If we use least squares to solve for $\vec{c}$, we minimize $||\vec{r}||_2^2$ (the MSSE):
$$||\vec{r}||_2^2 = \vec{r}^T\vec{r} \\= (\vec{y}-A\vec{c})^T(\vec{y}-A\vec{c}) \\= \vec{y}^T\vec{y}-\vec{y}^TA\vec{c}-(A\vec{c})^T\vec{y} + (A\vec{c})^TA\vec{c}$$

Now, $(A\vec{c})^T = \vec{c}^TA^T$, so
$$ = \vec{y}^T\vec{y}-\vec{y}^TA\vec{c}-\vec{c}^TA^T\vec{y} + \vec{c}^TA^TA\vec{c} \\ = \vec{y}^T\vec{y}-2\vec{y}^TA\vec{c} + \vec{c}^TA^TA\vec{c}$$ (because $\vec{c}^TA^T\vec{y}$ is the same as $\vec{y}^TA\vec{c}$)

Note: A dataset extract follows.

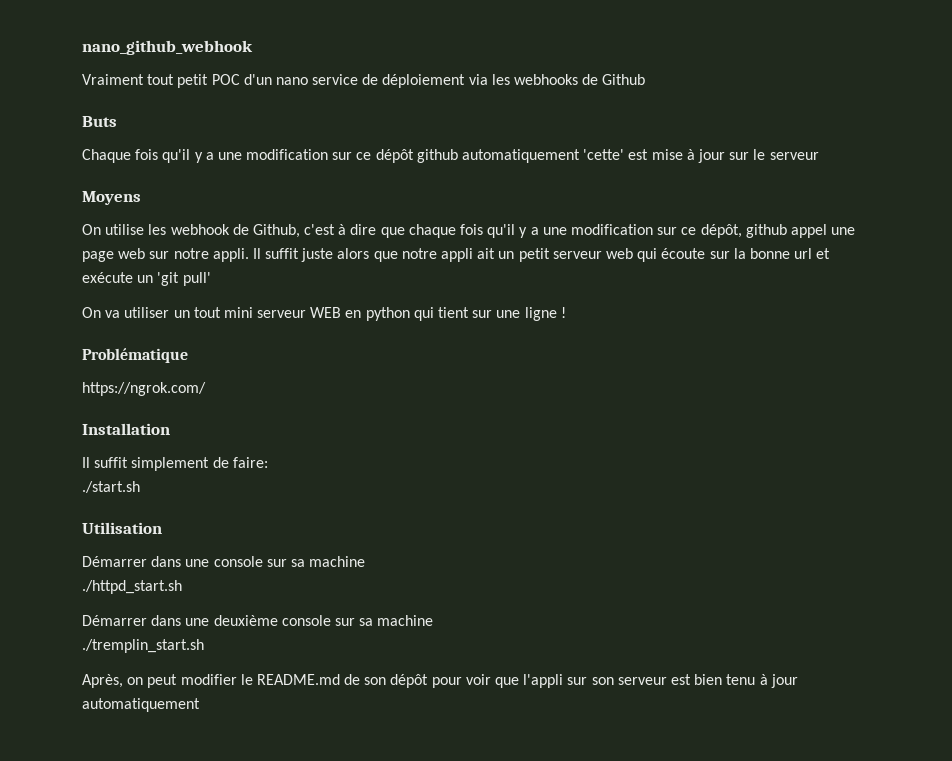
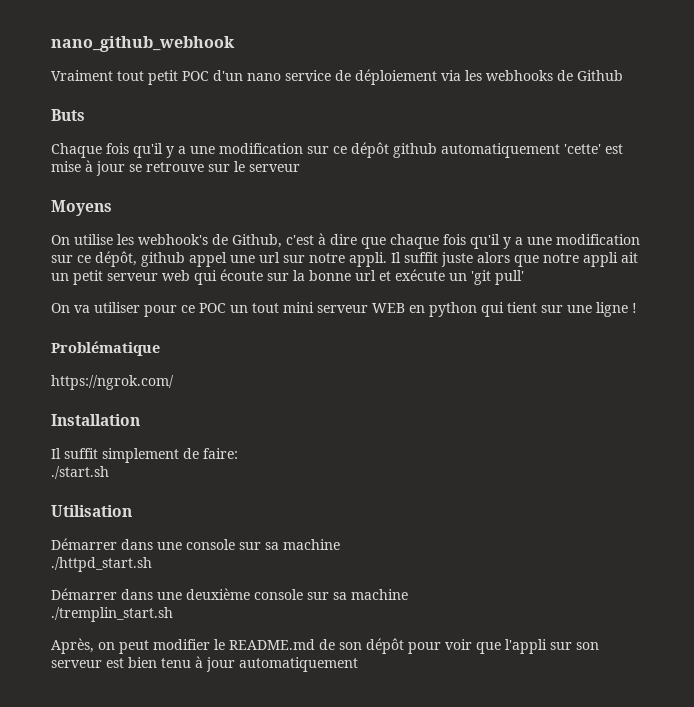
(725, 156) none -> [129,162,204,172] se retrouve
[170,224,230,235] webhook -> [138,234,208,245] webhook's
[82,248,146,262] page web -> [259,252,280,263] url
(170, 312) none -> [144,303,226,317] pour ce POC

Then we take the partial derivative with respect to $\vec{c}$, $\frac{\partial}{\partial \vec{c}}$:

$$\vec{y}^T\vec{y} = 2\vec{y}^TA\vec{c} + \vec{c}^TA^TA\vec{c} = 0 $$ Now, $$\frac{\partial}{\partial \vec{c}} (\vec{y}^T\vec{y}) = 0$$ $$\frac{\partial}{\partial \vec{c}} (2\vec{y}^TA\vec{c}) = 2\vec{y}^TA = 2A^T\vec{y}$$ $$\frac{\partial}{\partial \vec{c}} (\vec{c}^TA^TA\vec{c}) = 2A^TA\vec{c} $$ so we have $$ -2\vec{y}^TA + 2A^TA\vec{c} = 0 \\ \vec{y}^TA = A^TA\vec{c} \\ A^T\vec{y} = A^TA\vec{c} \\ \vec{c} = (A^TA)^{-1} A^T\vec{y} $$

We call $ \vec{c} = (A^TA)^{-1} A^T\vec{y}$ the __normal equation__.

$(A^TA)^{-1}$ means to invert $A^TA$. The inverse of a matrix is another matrix which, if multiplied by the original matrix, gives you the identity matrix. 

Note that in some cases, $A^TA$ may not be *invertible*. Don't worry, we have other ways to fit linear regression! But if you are committed to normal equation and run into this situation, you probably have some features (variables) that are not independent of each other and you can remove them.

Also note that calculating $A^TA$ is computationally expensive. Don't worry, we have other ways to fit linear regression!

In the case of multiple linear regression, the solution to $ \vec{c} = (A^TA)^{-1} A^T\vec{y} $ is not a line, it's a plane.

# Resources

* http://mlwiki.org/index.php/Normal_Equation
* https://mathworld.wolfram.com/MatrixInverse.html

# Question for the class

How would we write the normal equation using numpy (or numpy and scipy)?